Tarefa proposta: Reproduza, sem mudar nada, o trecho do artigo sobre a ética na justiça que vai de "Este artigo aborda" até "Direito no Brasil.".

Até onde é possível permitir que o direito seja instrumentalizado pela canalhice?
Por Antonio Fernando Pinheiro Pedro*
No lodaçal da política brasileira, a ética já sucumbiu.
A morte da ética atinge a Administração da Justiça e conspurca a advocacia.
Este artigo aborda a deformação sofrida pelos operadores da justiça, cujos efeitos afetam a estabilidade e vigência do próprio Estado de Direito no Brasil.
Chicaneiros e canalhas
Desde sempre há profissionais do direito que detém posturas canalhas e sarcásticas. Arrogantes responsáveis por estimular profunda distorção de valores na justiça e na advocacia. No Brasil, entretanto, a falha moral parece hoje constituir requisito.
A instrumentalização nociva de princípios caros ao Direito, sujeita a norma jurídica a interpretações manipuladas, que protegem poderosos ou projetam ativistas. Isso ocorre na exata proporção da lassidão moral das Instituições.
Deontologicamente, há certa tolerância no mundo jurídico para com a chicana – quando resulta do desespero ou visa “ganhar tempo” na busca de elementos que realmente importem ao deslinde dos fatos.
No entanto, a chicana torna-se molecagem intolerável quando desmoraliza instituições, usa má-fé, garante manobra capciosa e utiliza trapaça ou tramoia para obstar o efetivo cumprimento da lei ou obstruir a justiça.
Essa molecagem parece estar sendo deliberadamente inoculada na cultura judiciária nacional, elevando a chicana à categoria de jurisprudência.
A Pirâmide da Arrogância
Essa degradação não é só moral, ela tem origem no fenômeno social que denomino “pirâmide da arrogância” – estrutura comportamental cuja base exclui quem pensa diferente e o vértice só admite ouvir quem reproduz o pensamento que já está ali sedimentado.
Esse comportamento estrutural reproduz mediocridades e provoca sucessão de desastres.
A pirâmide nos transforma em párias nos processos globais que deveríamos protagonizar.
A síndrome da arrogância afeta a Administração da Justiça. Ela gera arbitrariedade recalcitrante e provoca a ascenção sinérgica de operadores escolhidos justamente pela falta de méritos.

Material fornecido:
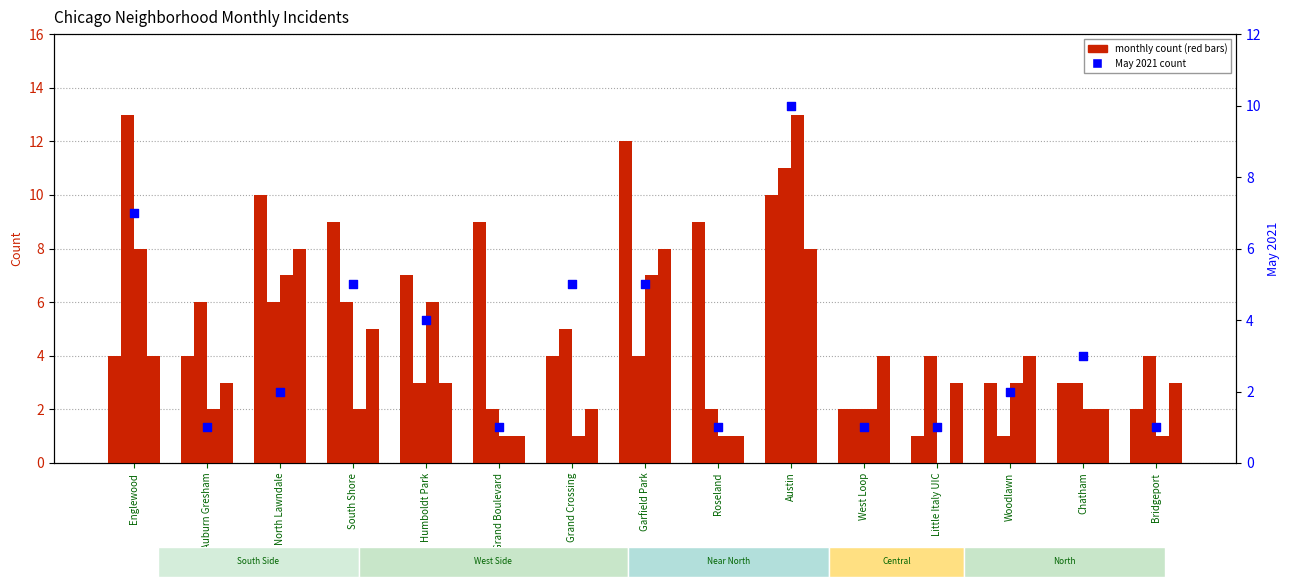

What is the total value across all series at Bridgeport?

11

Resposta:
Este artigo aborda a deformação sofrida pelos operadores da justiça, cujos efeitos afetam a estabilidade e vigência do próprio Estado de Direito no Brasil.